(Records from a dataset)
──────────────────────────────

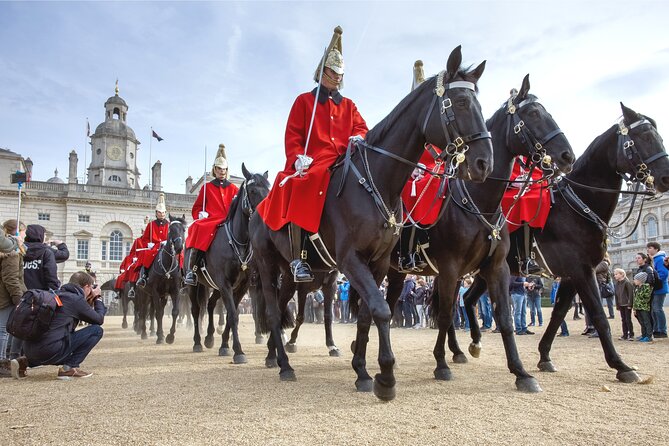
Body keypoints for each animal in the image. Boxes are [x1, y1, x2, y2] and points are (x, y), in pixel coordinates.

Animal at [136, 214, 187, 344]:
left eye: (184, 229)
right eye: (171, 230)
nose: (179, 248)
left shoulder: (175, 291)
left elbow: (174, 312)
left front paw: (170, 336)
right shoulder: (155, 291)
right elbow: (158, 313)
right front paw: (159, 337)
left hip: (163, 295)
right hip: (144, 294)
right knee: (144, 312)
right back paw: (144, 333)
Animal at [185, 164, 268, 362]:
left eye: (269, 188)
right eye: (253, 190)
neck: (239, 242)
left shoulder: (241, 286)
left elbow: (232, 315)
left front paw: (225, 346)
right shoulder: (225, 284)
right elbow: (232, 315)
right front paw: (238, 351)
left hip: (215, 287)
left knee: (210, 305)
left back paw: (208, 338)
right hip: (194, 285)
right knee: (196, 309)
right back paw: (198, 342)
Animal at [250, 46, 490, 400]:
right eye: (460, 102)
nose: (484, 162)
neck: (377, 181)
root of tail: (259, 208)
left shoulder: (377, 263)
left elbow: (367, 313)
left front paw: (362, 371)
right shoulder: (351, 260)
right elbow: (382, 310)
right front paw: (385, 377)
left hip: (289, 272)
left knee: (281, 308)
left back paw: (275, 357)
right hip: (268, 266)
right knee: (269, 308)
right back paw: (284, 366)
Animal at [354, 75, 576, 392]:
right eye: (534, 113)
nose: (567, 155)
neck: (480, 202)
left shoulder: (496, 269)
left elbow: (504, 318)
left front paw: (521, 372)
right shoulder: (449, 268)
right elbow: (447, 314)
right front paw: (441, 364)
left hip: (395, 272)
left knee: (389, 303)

──────────────────────────────

■ **Task brief**:
The lines to reproduce run from the one that contains "right eye: (460, 102)" through the last line above; copy them exactly.

■ **Output**:
right eye: (460, 102)
nose: (484, 162)
neck: (377, 181)
root of tail: (259, 208)
left shoulder: (377, 263)
left elbow: (367, 313)
left front paw: (362, 371)
right shoulder: (351, 260)
right elbow: (382, 310)
right front paw: (385, 377)
left hip: (289, 272)
left knee: (281, 308)
left back paw: (275, 357)
right hip: (268, 266)
right knee: (269, 308)
right back paw: (284, 366)
Animal at [354, 75, 576, 392]:
right eye: (534, 113)
nose: (567, 155)
neck: (480, 202)
left shoulder: (496, 269)
left elbow: (504, 318)
left front paw: (521, 372)
right shoulder: (449, 268)
right elbow: (447, 314)
right front paw: (441, 364)
left hip: (395, 272)
left knee: (389, 303)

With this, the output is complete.